Шрифт:
Интервал:
Закладка:
- Ах ты Черт Иванович, - восклицал он, суетясь и посмеиваясь, то отстраняя Илюшу от себя, то привлекая. - Ах ты Черт Иванович этакий. Ну, скажи пожалуйста - сколько лет ни слуху ни духу, а тут на тебе!
Он заглядывал Илюше в глаза, дергал за рукав, хмурился, посмеивался, потом усадил на толстое неокоренное бревно в десяти шагах от лодки и сам присел с ним рядом. Посыпались вопросы, и прежде всего о былых сотоварищах. Где сейчас Бредихин? Уехал ли к себе на Мурман Никишин? Что сталось с Фетисовым? Илюша мало что знал о друзьях, да и занимало его сейчас, видимо, другое. С беспокойством поглядывая в сторону лодки, он заикнулся было о том, что ему надо торопиться, но Ситников отмахнулся от него, сказав, что поспеет, что всё равно лодка не отчалит до тех пор, пока не придет один нужный человек. Ситников, размахивая руками, торопливо пересказывал другу пестрые события своей жизни за годы разлуки.

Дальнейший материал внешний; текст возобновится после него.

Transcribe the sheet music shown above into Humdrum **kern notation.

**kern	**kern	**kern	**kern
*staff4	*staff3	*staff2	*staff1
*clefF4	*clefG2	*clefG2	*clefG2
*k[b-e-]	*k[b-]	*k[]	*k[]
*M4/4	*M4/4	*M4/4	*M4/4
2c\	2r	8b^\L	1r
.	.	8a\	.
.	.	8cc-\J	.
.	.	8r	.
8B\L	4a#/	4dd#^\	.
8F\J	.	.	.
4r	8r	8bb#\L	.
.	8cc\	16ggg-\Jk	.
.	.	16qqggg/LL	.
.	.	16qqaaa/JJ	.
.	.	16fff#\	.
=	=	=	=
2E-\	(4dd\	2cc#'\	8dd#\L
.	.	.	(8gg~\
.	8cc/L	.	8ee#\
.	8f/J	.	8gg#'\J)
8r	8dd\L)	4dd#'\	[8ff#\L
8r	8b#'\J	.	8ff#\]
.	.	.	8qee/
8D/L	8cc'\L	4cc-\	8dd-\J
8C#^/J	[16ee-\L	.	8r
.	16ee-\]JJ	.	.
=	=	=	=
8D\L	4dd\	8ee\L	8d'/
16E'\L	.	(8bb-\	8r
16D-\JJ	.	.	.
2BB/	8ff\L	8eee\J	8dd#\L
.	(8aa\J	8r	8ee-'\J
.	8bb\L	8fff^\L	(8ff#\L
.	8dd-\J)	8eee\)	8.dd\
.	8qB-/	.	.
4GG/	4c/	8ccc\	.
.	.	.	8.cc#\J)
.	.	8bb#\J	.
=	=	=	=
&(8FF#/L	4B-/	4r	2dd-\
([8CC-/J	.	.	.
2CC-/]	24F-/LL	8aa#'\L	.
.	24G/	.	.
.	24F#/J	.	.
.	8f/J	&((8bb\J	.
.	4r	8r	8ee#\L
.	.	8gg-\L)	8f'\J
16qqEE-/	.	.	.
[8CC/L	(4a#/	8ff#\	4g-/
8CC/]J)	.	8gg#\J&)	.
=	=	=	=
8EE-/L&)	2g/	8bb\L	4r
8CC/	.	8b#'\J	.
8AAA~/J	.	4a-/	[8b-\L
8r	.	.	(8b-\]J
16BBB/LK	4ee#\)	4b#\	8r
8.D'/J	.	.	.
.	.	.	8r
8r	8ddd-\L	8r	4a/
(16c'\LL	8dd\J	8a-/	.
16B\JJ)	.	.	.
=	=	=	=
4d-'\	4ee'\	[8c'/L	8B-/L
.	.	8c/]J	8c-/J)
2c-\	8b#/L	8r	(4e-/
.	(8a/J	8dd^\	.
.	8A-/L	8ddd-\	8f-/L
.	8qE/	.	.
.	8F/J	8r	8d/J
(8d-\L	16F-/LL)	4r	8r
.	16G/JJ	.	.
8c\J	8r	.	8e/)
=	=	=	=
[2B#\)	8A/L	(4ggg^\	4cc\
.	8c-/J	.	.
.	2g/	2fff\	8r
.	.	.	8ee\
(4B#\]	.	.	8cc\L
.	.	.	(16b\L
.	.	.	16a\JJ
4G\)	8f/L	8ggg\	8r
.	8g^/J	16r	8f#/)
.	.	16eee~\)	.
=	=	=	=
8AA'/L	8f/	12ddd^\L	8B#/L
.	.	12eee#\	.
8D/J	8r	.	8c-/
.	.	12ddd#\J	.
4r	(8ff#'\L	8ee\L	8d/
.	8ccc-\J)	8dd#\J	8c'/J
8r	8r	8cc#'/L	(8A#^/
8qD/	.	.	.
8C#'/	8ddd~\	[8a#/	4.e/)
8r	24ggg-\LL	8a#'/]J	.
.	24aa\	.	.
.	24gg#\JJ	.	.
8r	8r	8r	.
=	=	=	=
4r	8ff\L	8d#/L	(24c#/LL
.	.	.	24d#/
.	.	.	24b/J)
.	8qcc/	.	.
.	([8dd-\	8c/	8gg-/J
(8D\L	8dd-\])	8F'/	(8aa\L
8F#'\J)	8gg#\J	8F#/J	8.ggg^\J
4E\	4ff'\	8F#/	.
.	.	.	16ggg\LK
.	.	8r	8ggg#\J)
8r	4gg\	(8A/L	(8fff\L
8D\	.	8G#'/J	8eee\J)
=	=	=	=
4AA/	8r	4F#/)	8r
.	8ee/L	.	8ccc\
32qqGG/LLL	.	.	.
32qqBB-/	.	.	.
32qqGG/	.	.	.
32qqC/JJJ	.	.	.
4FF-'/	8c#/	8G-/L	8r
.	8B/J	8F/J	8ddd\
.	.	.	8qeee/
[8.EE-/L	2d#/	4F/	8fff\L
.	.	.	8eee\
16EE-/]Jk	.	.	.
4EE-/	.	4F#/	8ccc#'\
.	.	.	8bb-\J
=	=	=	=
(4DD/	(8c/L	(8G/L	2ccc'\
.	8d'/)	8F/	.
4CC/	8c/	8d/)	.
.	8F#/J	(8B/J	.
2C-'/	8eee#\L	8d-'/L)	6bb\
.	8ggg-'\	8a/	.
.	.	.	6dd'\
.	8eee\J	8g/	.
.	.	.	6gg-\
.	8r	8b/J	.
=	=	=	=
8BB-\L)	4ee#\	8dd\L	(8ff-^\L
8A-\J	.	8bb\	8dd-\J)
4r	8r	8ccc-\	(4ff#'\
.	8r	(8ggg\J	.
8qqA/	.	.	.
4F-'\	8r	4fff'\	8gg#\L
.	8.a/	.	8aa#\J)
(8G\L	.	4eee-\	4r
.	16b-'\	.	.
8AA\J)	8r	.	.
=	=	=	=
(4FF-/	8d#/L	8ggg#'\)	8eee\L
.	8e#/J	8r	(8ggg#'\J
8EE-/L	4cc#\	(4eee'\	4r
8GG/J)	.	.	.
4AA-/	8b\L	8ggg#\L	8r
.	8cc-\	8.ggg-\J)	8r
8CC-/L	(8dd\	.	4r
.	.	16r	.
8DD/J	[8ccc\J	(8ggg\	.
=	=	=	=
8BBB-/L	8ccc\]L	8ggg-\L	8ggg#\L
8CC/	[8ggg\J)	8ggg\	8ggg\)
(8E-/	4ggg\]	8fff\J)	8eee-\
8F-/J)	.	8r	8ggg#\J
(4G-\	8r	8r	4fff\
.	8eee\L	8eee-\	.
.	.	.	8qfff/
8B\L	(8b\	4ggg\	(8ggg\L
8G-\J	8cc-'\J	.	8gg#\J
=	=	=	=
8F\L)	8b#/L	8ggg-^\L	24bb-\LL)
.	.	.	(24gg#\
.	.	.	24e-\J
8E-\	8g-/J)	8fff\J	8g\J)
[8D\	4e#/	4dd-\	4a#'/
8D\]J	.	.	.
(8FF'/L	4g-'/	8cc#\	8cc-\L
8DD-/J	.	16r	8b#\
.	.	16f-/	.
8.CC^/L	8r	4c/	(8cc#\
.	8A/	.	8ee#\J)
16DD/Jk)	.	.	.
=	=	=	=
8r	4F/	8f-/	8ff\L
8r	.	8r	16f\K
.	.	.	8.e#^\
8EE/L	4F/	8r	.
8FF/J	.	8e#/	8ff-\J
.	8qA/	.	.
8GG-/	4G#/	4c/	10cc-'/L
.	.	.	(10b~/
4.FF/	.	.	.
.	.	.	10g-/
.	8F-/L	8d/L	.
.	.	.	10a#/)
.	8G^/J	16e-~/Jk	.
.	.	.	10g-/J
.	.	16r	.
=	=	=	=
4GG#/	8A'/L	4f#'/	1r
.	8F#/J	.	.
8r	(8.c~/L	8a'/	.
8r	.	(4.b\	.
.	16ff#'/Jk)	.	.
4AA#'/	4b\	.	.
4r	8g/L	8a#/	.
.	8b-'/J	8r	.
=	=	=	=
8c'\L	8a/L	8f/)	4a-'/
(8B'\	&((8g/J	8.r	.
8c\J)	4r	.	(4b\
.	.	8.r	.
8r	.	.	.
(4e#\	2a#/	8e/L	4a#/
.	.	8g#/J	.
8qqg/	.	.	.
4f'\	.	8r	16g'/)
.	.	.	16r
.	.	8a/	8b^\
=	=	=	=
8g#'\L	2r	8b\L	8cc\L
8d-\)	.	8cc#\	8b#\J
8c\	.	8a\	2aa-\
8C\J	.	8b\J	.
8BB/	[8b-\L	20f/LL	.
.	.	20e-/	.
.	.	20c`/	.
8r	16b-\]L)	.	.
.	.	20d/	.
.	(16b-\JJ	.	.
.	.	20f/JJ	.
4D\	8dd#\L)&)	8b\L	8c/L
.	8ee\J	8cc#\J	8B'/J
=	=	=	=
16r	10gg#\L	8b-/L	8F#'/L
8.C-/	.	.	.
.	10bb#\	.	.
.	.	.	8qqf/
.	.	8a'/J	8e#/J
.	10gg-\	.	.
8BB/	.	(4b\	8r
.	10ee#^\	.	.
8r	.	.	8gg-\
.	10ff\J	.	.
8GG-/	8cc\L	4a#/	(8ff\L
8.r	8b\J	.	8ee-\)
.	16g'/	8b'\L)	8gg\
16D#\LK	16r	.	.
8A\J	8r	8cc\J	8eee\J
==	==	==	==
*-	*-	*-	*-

Получив после разгрома тайного гимназического Комитета волчий паспорт, навсегда закрывший доступ в гимназию, Ситников поступил делопроизводителем к податному инспектору, но через две недели сбежал, едва не помешавшись с тоски от бесконечных податных листов с фамилиями. Ему нужны были не фамилии, а живые люди. Вышедший из тюрьмы Митя Рыбаков посоветовал Ситникову идти на лесопилку и с помощью бывших своих учеников в вечерней рабочей школе устроил его на кыркаловский завод. Здесь, работая рубщиком, Ситников приобрел друзей, но однажды погорячился, нашумел в конторе по поводу штрафов и обсчитывания рабочих и был немедленно уволен. Тогда он списался с живущим в Петербурге Митей Рыбаковым и уехал к нему. Слегка приспособив к случаю свои документы, он в качестве вольнослушателя посещал некоторое время лекции в университете. Началась война. В начале пятнадцатого года Ситникова призвали в армию и отправили на фронт. Провалявшись полгода в окопах, он был ранен и отправлен в могилевский госпиталь. Здесь он сошелся с соседом по койке - солдатом-большевиком - и вместе с ним вернулся на фронт, где и застала их революция. Ситников заседал в солдатских комитетах и после июльских дней был арестован агентами Керенского за агитацию против империалистической войны. Он ждал свирепой расправы, которая и последовала бы незамедлительно, не случись событий, в результате которых сам Керенский едва избежал расправы, перекинувшись к генералу Краснову.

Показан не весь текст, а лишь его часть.